TRECHO SELECIONADO →
Quando sentimos um impulso
inconsciente ou temos um
pressentimento, houve uma
invasão, segundo Myers, da mente
de relação pelas correntes
psíquicas do pensamento e da
emoção da mente de
profundidade. Há uma
relação constante entre as duas
formas mentais, que aumenta na
proporção em que se desenvolve o
ser.
A educação
espírita não pode limitar-se à
mente de relação,
que só representa um momento do
ser. Herculano Pires tratou disso
com muita clareza, ao explicar que
em cada existência terrena o ser
desenvolve certas potencialidades,
mas a lei de inércia o retém
numa posição determinada pelos
limites da cultura em que se
desenvolveu. Com a morte corporal
ele volta ao mundo espiritual e
tem uma nova existência nesse
mundo, onde suas percepções se
ampliam permitindo-lhe compreender
que a sua perfectibilidade não
tem limites.
Voltando a nova
encarnação, ele pode reencetar
com mais eficiência o
desenvolvimento de sua
perfectibilidade, mas, se não
receber na vida terrena os
estímulos necessários, poderá
sentir-se novamente preso à
condição da vida anterior na
Terra, estacionando numa
repetição de estágio. É isso o
que se chama círculo vicioso
da reencarnação. A
evangelização da criatura humana
desde o berço tem por função
evitar que ela venha a cair nesse
círculo.
- Há exemplos
concretos comprobatórios da tese
de Frederic Myers?
Astolfo
Olegário – Sim. Jane
Martins Vilela, em sua coluna no
jornal O Imortal,
reportou-se certa vez à
manifestação de um Espírito que
na sessão mediúnica declarou o
seguinte: "Eu vim buscar
ajuda, mas eu acho que não
mereço". "Errei demais,
fiz maldade demais. Estive num
navio negreiro, onde mantinha a
ordem no local. Usava um chicote
com pontas de chumbo e o
descarregava sobre os negros. Eu
achava que aquilo era o certo. Nem
os considerava gente. Castigava
demais, abusei no poder.

DADOS EXTRAÍDOS →
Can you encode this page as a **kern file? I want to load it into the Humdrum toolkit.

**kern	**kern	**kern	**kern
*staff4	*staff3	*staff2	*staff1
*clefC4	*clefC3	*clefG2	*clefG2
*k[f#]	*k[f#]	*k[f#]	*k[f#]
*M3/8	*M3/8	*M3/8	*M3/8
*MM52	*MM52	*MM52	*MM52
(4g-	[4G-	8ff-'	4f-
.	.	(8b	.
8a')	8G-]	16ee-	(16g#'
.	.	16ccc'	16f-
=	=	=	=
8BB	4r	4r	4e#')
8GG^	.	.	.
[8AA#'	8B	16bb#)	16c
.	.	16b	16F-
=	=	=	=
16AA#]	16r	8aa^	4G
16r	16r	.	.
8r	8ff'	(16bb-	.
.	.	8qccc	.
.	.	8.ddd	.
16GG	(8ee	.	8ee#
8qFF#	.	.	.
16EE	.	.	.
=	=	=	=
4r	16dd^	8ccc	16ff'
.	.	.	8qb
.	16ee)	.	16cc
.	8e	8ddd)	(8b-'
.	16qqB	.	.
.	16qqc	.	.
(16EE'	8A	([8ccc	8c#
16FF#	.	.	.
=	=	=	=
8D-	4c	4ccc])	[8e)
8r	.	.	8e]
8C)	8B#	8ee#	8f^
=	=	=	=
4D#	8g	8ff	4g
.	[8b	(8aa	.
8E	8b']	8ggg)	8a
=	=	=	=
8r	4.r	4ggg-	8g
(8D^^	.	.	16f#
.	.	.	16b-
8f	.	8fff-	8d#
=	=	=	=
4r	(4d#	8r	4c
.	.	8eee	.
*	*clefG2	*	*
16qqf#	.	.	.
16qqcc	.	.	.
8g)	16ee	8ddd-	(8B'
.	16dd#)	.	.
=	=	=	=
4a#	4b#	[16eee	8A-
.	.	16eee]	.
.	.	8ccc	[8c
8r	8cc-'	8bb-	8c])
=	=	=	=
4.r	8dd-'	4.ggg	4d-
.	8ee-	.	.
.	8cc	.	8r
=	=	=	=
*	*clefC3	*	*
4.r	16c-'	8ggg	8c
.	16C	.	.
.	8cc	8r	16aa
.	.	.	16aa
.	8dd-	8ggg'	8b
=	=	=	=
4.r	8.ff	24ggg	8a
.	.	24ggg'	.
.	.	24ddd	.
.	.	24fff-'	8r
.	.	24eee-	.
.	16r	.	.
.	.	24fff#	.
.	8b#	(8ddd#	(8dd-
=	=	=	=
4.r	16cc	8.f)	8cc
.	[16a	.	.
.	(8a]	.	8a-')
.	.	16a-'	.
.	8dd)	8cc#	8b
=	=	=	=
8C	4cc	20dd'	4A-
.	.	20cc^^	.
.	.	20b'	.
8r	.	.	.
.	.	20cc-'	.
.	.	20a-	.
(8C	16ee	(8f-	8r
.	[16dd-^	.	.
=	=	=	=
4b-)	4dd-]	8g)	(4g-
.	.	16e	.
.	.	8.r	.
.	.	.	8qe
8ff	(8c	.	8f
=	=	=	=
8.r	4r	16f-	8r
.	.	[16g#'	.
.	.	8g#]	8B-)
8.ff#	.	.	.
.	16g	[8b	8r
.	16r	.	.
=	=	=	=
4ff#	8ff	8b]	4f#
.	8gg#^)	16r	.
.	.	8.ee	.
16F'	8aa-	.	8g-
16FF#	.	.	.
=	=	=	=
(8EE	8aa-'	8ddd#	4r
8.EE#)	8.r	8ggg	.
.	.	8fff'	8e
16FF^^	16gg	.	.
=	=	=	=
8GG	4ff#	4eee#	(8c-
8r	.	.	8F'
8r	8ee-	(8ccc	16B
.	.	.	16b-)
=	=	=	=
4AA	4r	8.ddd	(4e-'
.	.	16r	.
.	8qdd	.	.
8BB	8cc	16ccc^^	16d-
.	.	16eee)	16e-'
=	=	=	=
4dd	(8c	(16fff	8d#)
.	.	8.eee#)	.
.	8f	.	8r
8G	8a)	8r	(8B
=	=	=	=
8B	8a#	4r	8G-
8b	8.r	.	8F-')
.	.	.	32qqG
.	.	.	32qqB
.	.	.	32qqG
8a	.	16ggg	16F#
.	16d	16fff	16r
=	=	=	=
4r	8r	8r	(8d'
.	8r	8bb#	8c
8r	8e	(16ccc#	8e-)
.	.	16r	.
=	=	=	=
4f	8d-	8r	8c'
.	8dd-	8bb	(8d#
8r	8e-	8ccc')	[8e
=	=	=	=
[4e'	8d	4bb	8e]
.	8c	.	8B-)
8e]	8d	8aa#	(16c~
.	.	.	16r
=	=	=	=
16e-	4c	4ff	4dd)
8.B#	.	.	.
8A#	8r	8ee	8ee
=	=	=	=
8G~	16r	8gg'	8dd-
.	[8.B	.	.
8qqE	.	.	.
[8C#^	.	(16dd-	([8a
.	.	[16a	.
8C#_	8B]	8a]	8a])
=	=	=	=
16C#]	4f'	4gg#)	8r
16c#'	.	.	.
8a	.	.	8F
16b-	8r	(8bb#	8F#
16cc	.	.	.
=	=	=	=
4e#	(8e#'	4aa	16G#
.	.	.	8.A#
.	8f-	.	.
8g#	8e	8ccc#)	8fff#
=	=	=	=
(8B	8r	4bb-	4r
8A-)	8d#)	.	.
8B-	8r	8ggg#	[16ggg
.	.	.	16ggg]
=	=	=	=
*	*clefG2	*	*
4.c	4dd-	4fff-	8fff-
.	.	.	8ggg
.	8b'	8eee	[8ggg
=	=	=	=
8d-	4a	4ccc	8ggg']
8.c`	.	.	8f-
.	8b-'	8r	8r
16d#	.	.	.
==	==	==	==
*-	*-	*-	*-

TAREFA A REALIZAR →
Sobre o trecho a respeito da educação espírita:
1. Segundo Myers, o que acontece quando sentimos um impulso inconsciente ou temos um pressentimento?
2. Que nome recebe a situação em que o ser estaciona numa repetição de estágio?
3. Em que jornal Jane Martins Vilela mantinha sua coluna?
Para responder, baseie-se somente no trecho.

EXERCÍCIO RESOLVIDO →
1. Houve uma invasão da mente de relação pelas correntes psíquicas do pensamento e da emoção da mente de profundidade.
2. Círculo vicioso da reencarnação.
3. No jornal O Imortal.